Now for the honest reflection I promised. I’m proud of the difference we make at Refugee Action. We’ve supported over 7,000 asylum seekers and 3,000 resettled refugees over the past two years. We’ve strengthened the work of sixty other charities through our capacity building programme. We’ve changed government policies that matter including winning an additional £10 million in government funding for ESOL classes.
I’m absolutely convinced that this progress has come in large part because we have done our best in relation to two elements of the PACT framework: building trust and collaborating with others. Crucially, we haven’t just collaborated with others in our sector. Our current Lift The Ban campaign is supported by 110 organisations from the TUC and the Church of England to the CBI and Ben and Jerrys. We win because we collaborate, and whether it is me on twitter (shalegeneva) or our annual report we do our best to credit others for the contribution they make to our shared achievements.
But we’ve not performed well enough in other areas, notably shifting power and being accountable to the people we exist to serve. There are not enough people with lived experience of the asylum process on our board or staff team. We don’t have good enough mechanisms to involve experts by experience in our decision-making.
The launch of the Civil Society Futures report coincides with the start of our consultation on our strategy for the next three years. That strategy must set out how we will shift power to refugees and people seeing asylum and give them greater profile in our work.

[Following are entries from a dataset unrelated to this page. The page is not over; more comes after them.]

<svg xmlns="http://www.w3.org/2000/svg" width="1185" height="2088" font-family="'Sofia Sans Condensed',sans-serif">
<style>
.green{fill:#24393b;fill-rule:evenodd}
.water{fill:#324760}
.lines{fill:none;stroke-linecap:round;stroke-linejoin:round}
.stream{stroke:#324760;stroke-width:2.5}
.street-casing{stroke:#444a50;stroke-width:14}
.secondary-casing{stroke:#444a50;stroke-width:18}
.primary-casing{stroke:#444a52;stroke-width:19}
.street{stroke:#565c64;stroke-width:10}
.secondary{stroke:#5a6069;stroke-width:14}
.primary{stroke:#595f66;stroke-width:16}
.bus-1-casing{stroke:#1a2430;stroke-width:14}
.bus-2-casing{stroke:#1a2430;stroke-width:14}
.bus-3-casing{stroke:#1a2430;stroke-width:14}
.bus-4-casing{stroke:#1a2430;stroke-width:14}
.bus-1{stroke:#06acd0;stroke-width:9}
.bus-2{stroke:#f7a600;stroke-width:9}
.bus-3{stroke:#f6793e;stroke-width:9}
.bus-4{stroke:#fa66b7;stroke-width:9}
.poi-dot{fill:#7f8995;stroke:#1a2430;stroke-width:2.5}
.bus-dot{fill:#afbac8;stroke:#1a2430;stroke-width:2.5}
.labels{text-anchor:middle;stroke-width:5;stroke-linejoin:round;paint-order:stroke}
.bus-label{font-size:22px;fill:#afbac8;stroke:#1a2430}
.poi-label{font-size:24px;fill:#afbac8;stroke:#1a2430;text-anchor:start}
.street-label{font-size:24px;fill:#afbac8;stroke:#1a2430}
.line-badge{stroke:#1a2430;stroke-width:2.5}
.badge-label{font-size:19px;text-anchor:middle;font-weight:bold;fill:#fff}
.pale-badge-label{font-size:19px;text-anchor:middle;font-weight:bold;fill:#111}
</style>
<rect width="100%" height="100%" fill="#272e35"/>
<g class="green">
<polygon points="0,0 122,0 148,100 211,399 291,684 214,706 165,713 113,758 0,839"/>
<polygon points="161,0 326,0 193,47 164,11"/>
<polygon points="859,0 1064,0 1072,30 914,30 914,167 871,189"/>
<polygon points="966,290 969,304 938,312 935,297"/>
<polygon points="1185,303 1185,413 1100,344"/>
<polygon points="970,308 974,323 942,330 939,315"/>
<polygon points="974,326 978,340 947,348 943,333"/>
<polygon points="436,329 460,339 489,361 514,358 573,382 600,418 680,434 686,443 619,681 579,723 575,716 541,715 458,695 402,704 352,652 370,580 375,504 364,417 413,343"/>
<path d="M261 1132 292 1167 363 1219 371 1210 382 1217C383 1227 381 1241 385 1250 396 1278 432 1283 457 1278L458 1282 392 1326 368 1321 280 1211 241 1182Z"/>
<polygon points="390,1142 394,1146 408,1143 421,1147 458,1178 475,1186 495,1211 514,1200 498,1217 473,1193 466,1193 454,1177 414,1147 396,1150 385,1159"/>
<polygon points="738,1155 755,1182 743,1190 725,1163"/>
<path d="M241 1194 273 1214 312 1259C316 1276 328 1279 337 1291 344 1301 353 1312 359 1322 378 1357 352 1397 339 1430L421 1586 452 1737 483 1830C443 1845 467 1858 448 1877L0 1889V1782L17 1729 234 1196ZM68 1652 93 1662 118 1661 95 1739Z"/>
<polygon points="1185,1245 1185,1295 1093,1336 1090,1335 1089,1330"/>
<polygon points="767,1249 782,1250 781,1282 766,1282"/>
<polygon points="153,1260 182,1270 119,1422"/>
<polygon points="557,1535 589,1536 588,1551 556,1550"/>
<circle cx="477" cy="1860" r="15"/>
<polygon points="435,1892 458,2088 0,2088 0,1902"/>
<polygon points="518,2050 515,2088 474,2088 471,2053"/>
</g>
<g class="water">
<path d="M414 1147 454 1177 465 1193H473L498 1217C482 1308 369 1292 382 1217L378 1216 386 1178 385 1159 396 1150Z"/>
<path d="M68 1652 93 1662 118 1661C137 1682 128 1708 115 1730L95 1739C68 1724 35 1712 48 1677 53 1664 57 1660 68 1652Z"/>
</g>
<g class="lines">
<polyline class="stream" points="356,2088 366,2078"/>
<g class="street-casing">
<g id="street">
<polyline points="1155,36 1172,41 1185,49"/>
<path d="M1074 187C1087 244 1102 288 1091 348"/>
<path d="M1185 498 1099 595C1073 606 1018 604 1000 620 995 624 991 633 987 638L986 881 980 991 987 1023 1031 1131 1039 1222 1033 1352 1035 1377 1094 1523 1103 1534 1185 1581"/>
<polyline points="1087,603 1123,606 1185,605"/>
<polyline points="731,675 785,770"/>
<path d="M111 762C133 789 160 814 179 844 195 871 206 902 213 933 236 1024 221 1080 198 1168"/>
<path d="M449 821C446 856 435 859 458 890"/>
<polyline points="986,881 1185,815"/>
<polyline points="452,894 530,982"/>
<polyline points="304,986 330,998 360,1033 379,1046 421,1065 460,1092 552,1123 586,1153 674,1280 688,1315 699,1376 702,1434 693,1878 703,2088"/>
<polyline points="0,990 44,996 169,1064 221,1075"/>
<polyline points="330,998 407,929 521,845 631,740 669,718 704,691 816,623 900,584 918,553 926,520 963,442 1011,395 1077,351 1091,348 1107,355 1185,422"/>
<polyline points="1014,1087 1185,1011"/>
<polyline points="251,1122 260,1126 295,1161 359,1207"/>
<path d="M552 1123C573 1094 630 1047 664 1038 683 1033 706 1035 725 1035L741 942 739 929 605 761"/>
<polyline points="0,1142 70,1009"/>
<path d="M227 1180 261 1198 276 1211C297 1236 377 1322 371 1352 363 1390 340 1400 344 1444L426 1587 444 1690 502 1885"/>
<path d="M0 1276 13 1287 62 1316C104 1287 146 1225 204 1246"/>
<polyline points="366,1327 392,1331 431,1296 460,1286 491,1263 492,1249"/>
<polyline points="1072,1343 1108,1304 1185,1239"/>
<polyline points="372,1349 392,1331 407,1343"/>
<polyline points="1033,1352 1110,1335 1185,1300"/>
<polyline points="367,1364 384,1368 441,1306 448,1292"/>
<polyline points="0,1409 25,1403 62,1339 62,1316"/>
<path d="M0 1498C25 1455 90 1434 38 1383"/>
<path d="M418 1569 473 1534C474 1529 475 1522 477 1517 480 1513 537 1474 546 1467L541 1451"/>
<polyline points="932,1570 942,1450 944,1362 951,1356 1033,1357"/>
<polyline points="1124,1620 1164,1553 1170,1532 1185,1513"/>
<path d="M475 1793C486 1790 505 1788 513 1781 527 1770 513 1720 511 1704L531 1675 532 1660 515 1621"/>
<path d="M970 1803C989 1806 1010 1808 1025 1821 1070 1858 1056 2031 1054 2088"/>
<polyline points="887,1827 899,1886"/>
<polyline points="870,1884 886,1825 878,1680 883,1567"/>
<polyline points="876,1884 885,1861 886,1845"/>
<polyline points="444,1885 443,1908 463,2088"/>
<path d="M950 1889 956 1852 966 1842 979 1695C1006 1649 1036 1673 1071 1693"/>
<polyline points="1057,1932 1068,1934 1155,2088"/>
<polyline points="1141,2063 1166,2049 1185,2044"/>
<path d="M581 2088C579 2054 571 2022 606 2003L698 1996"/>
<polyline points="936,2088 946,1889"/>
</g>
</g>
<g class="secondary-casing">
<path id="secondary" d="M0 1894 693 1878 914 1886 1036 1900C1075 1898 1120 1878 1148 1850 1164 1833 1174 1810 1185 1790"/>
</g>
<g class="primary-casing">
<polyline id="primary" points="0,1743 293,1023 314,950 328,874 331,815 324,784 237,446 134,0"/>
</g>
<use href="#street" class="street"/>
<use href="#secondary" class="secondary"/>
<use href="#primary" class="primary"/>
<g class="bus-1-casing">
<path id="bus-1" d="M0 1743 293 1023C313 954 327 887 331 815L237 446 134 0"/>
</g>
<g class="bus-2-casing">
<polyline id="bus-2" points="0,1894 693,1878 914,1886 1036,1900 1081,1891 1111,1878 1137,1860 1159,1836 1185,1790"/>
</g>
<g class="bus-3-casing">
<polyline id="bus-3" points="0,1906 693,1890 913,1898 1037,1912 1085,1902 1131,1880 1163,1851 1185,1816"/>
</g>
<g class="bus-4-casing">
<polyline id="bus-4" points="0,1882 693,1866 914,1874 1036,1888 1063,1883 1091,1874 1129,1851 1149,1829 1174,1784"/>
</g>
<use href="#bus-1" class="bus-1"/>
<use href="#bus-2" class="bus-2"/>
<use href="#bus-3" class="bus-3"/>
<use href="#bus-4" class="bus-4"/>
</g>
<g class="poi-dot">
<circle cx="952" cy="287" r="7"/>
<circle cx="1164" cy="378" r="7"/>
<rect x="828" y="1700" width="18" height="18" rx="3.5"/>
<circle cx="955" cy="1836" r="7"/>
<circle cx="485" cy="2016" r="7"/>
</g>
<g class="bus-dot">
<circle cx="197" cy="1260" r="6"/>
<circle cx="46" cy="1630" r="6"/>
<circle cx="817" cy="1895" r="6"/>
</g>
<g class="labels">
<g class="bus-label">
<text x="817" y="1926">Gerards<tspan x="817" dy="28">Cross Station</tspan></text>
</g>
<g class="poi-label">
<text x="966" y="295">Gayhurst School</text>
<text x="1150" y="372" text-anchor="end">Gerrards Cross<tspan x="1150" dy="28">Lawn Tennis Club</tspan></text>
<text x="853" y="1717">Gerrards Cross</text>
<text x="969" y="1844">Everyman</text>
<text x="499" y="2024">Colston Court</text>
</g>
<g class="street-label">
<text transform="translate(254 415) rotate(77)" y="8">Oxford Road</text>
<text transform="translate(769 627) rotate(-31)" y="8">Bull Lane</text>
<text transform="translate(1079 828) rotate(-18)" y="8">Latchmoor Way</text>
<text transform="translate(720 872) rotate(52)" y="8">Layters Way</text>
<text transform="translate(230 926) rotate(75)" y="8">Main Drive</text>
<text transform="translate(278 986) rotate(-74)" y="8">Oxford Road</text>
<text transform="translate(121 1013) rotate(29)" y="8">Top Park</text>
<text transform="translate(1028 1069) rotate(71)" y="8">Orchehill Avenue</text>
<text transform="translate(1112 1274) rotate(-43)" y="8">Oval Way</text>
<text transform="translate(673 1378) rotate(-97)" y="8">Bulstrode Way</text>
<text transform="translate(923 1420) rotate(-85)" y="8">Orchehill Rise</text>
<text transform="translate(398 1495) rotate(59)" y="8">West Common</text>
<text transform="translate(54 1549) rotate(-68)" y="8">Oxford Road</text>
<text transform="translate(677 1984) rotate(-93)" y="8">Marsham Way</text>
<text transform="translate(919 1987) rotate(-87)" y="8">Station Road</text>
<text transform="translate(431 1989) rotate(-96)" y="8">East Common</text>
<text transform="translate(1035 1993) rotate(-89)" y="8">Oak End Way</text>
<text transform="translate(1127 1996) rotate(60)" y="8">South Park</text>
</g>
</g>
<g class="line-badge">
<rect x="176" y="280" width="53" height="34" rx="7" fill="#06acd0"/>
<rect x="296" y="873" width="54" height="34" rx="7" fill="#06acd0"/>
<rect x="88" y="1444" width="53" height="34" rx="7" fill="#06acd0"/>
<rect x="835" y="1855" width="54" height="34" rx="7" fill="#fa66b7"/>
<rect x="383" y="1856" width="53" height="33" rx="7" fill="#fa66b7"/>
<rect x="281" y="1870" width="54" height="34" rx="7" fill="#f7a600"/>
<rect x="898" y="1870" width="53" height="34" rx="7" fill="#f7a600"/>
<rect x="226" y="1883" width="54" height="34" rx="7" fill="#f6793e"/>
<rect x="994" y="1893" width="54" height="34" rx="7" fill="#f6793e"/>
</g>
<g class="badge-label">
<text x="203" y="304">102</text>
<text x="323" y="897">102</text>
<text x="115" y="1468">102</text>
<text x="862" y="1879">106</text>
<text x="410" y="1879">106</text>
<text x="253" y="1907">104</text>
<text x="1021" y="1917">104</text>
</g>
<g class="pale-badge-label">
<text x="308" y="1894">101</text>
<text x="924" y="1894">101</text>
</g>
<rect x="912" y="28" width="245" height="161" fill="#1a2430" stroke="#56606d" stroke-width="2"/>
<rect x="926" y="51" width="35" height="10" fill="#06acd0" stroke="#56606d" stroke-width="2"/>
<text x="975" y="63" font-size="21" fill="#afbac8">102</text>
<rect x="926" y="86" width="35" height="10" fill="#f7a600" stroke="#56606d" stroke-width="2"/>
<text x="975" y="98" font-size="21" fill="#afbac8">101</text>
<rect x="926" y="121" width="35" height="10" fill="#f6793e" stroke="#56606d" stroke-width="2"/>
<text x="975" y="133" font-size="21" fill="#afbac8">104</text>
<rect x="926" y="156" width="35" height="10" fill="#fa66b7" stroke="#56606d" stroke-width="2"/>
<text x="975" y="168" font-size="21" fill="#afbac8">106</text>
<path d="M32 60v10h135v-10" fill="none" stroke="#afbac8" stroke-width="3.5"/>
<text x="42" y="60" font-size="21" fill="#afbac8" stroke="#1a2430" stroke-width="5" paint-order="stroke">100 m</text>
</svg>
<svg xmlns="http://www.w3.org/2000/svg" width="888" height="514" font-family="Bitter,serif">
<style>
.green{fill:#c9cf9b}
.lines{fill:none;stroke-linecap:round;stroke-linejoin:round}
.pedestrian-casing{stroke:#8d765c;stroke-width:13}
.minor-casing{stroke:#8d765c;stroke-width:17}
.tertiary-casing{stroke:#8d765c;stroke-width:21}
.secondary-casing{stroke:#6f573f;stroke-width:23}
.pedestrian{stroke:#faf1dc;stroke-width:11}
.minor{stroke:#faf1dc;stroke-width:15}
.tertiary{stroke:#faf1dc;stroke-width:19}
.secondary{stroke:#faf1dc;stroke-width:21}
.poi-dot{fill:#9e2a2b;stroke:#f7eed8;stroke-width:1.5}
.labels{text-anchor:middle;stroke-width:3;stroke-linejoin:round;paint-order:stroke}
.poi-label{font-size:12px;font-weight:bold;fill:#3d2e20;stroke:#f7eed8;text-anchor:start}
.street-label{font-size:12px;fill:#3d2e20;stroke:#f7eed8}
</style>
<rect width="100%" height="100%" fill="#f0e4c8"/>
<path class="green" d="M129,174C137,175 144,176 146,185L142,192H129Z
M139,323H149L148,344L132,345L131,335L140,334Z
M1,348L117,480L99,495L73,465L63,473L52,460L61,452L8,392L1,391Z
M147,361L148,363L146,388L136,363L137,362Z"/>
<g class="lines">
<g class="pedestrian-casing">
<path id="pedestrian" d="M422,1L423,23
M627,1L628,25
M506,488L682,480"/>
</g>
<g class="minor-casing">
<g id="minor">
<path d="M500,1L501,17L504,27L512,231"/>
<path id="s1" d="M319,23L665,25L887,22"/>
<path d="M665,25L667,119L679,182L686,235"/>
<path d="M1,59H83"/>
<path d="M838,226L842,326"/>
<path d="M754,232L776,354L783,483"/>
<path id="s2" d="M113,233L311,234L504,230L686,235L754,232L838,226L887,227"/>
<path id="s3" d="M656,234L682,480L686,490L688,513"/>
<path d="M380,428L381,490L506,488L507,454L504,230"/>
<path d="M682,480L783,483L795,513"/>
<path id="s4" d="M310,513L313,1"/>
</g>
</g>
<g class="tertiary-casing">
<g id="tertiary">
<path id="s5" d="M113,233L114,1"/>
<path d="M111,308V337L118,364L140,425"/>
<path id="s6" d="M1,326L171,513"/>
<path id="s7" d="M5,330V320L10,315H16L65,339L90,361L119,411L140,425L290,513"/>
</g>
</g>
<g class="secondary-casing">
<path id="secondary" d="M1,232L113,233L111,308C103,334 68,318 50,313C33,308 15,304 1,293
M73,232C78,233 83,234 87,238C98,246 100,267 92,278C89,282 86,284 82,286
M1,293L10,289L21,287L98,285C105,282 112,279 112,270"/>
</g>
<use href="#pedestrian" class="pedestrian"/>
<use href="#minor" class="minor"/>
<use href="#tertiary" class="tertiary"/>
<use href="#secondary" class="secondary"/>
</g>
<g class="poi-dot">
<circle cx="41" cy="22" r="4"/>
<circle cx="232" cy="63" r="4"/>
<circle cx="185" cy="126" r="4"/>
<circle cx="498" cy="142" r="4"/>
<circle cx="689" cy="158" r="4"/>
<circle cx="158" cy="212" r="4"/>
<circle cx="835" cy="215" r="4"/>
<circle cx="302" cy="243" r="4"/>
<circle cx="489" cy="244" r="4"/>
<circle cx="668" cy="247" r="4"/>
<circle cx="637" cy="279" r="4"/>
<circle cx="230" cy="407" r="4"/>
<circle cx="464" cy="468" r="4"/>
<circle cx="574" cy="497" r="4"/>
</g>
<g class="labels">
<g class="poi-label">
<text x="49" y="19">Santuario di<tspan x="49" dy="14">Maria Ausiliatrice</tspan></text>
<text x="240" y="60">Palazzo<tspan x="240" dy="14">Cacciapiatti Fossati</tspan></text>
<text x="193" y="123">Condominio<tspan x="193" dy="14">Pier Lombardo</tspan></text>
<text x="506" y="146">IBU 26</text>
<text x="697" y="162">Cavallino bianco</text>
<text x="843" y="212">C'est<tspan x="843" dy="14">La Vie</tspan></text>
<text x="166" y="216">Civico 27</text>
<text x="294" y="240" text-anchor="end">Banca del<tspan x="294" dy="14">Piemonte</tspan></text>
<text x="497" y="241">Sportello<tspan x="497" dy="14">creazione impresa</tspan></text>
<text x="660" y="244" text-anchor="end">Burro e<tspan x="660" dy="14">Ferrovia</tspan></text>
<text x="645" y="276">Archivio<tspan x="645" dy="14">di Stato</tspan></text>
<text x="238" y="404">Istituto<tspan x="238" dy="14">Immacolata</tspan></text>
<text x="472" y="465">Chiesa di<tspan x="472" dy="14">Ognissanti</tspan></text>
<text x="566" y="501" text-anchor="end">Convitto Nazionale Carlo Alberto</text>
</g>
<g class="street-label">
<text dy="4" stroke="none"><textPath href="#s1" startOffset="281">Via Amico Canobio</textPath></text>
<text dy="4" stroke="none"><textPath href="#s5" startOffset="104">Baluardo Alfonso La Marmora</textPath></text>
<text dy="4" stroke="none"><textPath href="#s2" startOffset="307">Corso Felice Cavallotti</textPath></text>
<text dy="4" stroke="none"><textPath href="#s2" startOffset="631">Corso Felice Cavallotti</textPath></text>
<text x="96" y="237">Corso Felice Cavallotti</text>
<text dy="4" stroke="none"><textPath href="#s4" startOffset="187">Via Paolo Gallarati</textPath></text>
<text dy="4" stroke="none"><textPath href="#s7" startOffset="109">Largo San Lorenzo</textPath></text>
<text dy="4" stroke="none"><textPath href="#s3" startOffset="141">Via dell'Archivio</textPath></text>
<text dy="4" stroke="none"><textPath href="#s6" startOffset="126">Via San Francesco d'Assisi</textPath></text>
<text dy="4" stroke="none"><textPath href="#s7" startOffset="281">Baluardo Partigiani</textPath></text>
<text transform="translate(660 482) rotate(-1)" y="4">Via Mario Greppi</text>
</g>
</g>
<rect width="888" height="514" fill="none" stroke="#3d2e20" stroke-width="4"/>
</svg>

The PACT is a profound challenge to many charities. In my experience the call to shift power and to be accountable to communities and people is particularly challenging for bigger and more longstanding organisations. We must all rise to the challenge. It won’t happen because someone wrote a brilliant report. Funders have real power in this, and sector bodies too. But a step change will depend on people leading by example, and connecting and learning from others. Let’s get together. Let’s take back control.